▶ **Camera calibration parameters**:

^^^^^^^^^^^^^^^^

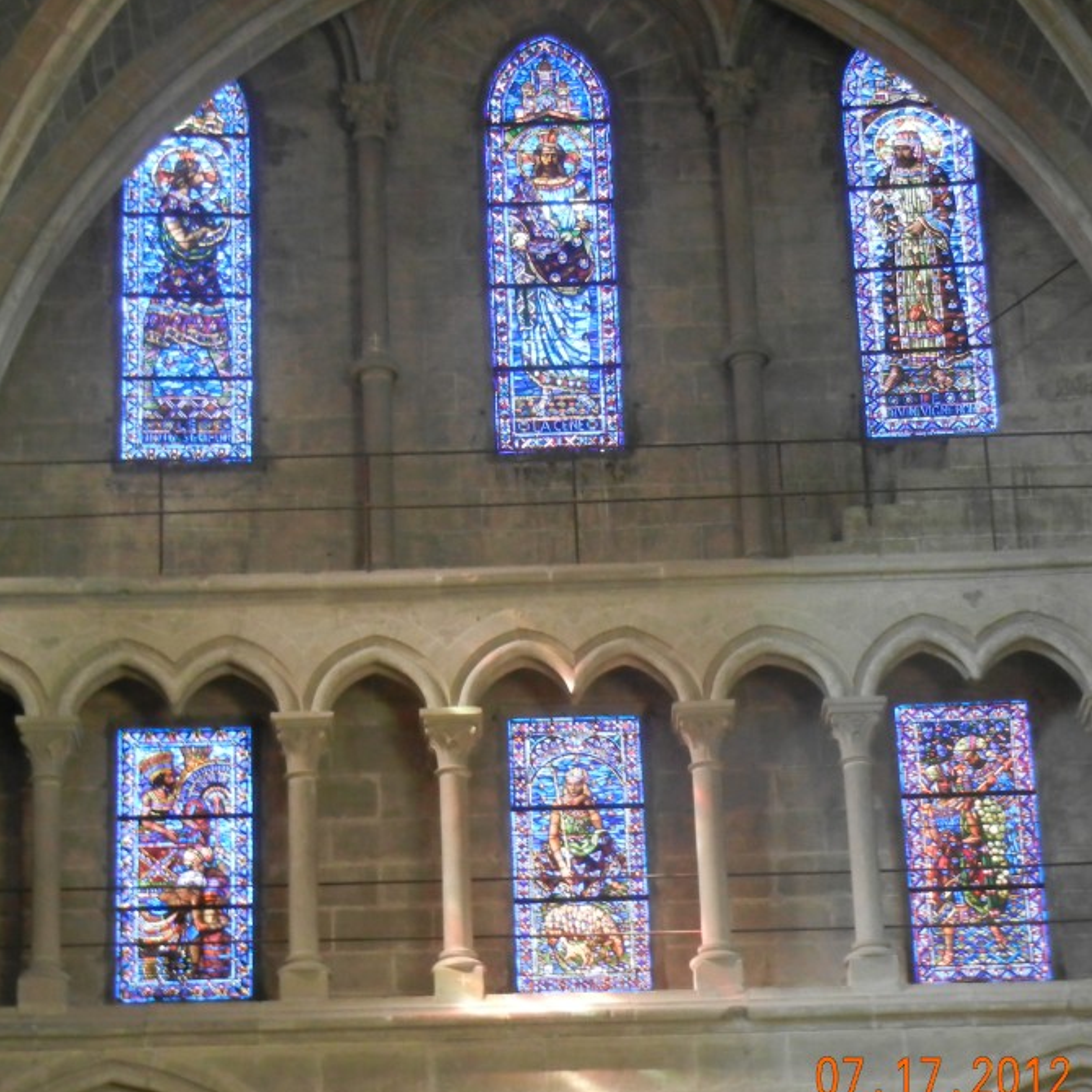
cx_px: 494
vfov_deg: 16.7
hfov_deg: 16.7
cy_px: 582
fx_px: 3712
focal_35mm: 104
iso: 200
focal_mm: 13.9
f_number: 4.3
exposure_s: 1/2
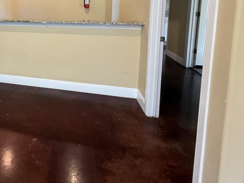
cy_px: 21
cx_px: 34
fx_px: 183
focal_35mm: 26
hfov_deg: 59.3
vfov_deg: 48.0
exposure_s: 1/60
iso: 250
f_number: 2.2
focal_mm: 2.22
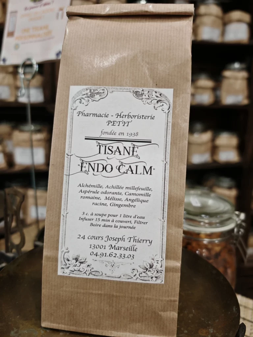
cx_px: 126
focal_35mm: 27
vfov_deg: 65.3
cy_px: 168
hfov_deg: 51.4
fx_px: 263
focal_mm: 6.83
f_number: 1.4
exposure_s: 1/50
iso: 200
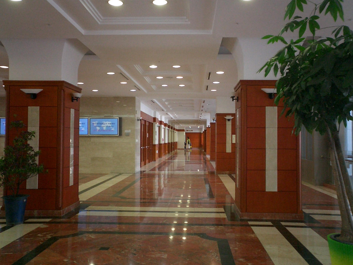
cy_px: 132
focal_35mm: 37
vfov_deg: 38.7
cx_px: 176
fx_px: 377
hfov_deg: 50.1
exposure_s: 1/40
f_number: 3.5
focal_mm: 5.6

^^^^^^^^^^^^^^^^

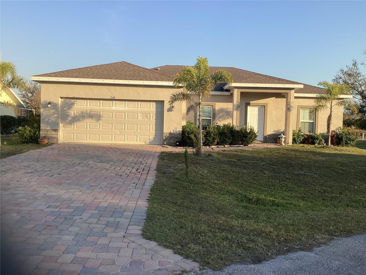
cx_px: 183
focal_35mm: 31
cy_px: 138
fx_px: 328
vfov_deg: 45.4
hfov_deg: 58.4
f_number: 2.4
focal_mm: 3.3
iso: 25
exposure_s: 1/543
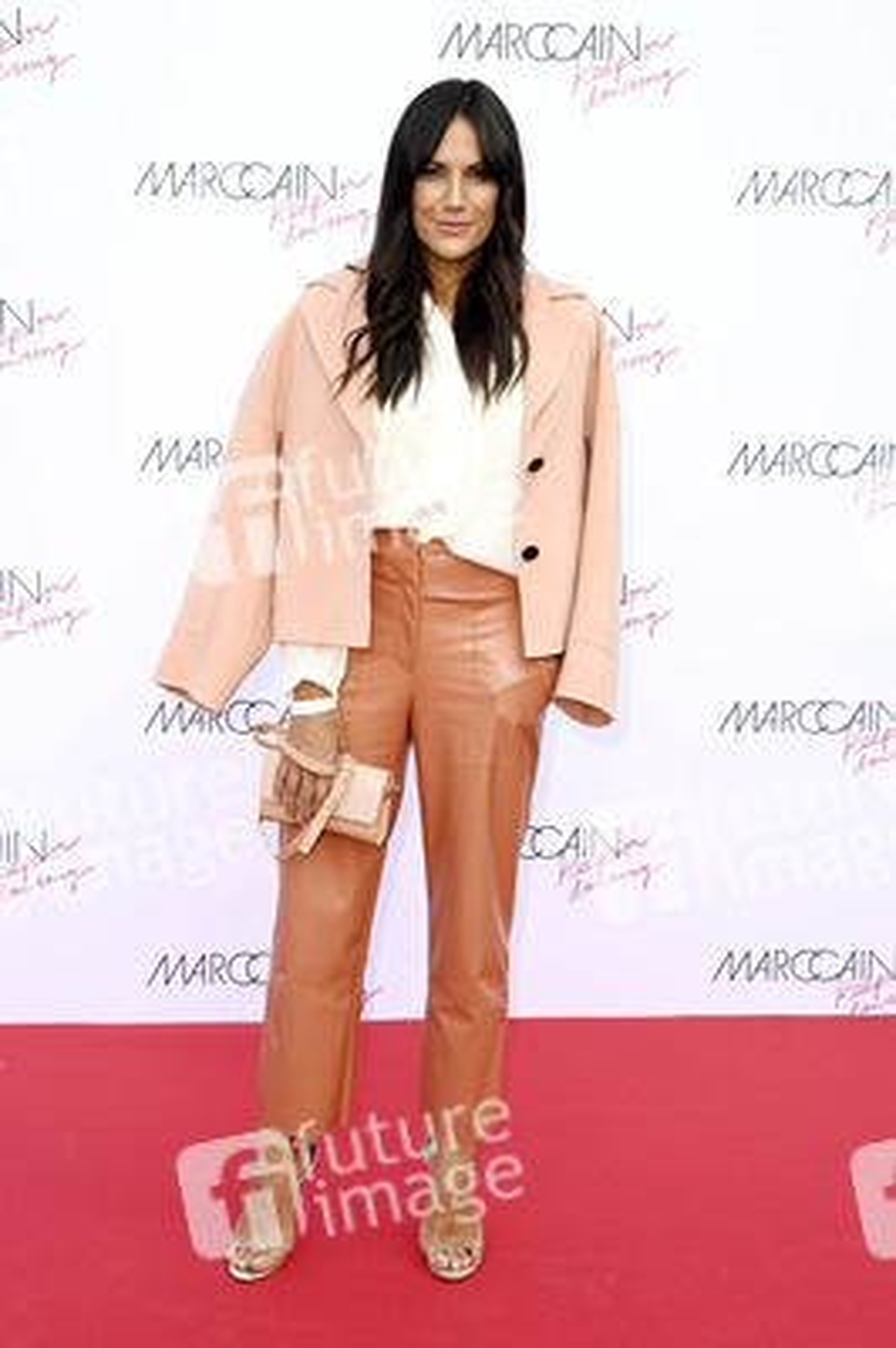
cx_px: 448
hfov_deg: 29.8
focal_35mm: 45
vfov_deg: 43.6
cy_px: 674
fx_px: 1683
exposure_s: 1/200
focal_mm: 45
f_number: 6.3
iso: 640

^^^^^^^^^^^^^^^^

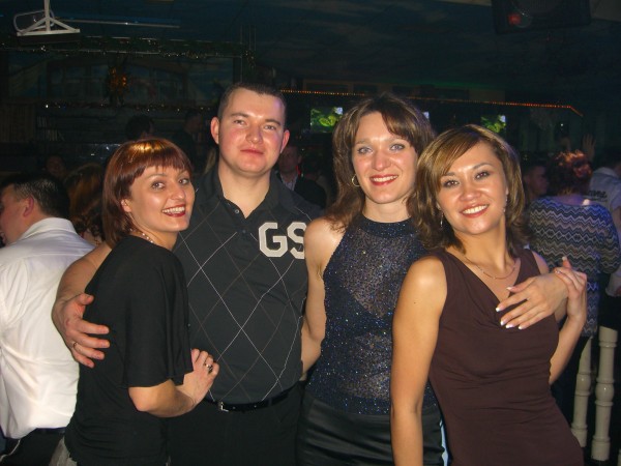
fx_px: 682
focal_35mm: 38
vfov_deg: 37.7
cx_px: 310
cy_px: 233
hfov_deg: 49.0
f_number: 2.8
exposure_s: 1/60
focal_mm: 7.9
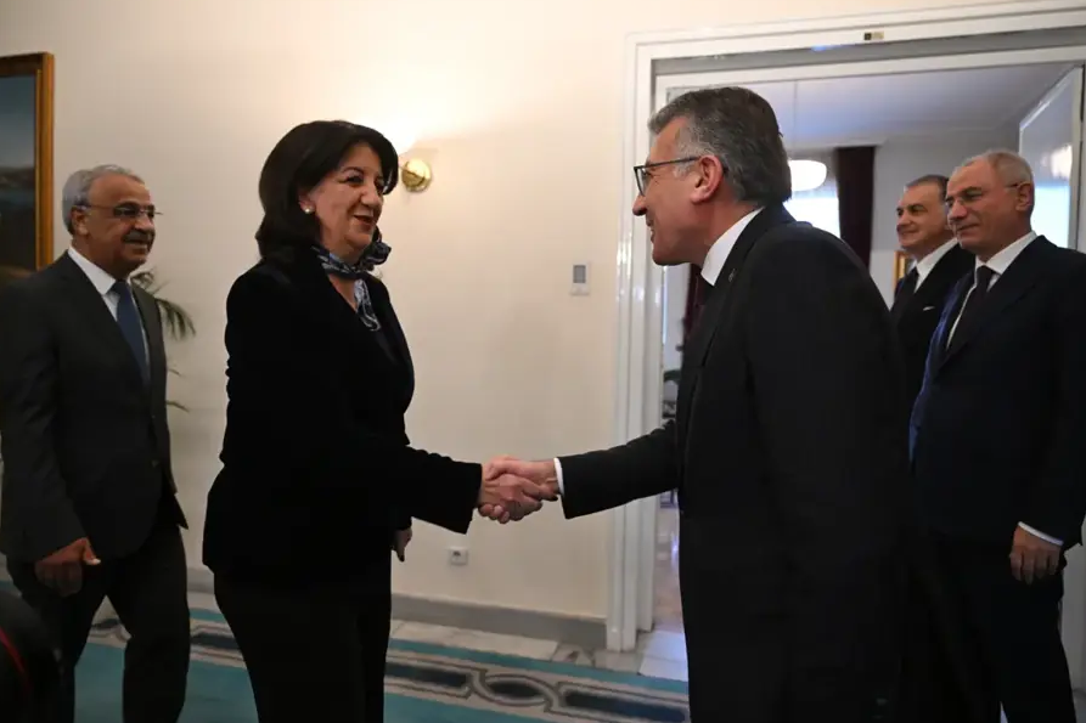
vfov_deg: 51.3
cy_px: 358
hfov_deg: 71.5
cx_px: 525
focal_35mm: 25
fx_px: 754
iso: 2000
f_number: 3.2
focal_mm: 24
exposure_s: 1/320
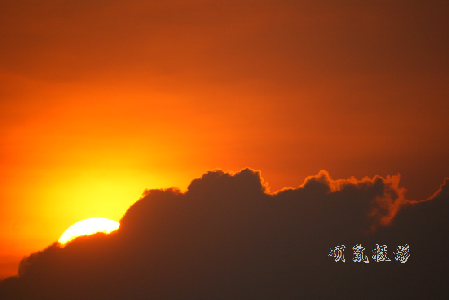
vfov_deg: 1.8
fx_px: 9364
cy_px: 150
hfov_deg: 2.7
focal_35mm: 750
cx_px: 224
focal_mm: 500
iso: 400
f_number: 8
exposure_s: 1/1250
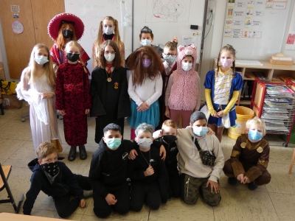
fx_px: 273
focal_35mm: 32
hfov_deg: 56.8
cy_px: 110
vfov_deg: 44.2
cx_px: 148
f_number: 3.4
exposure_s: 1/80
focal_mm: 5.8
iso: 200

^^^^^^^^^^^^^^^^

Nothing except the lines from the one containing "f_number: 4.3" through the one containing "focal_mm: 5.6" should appear in the answer, exactly as above and without pictures.

▶ **Expected answer**:
f_number: 4.3
exposure_s: 1/2
cy_px: 21
cx_px: 34
fx_px: 183
focal_35mm: 26
hfov_deg: 59.3
vfov_deg: 48.0
exposure_s: 1/60
iso: 250
f_number: 2.2
focal_mm: 2.22
cx_px: 126
focal_35mm: 27
vfov_deg: 65.3
cy_px: 168
hfov_deg: 51.4
fx_px: 263
focal_mm: 6.83
f_number: 1.4
exposure_s: 1/50
iso: 200
cy_px: 132
focal_35mm: 37
vfov_deg: 38.7
cx_px: 176
fx_px: 377
hfov_deg: 50.1
exposure_s: 1/40
f_number: 3.5
focal_mm: 5.6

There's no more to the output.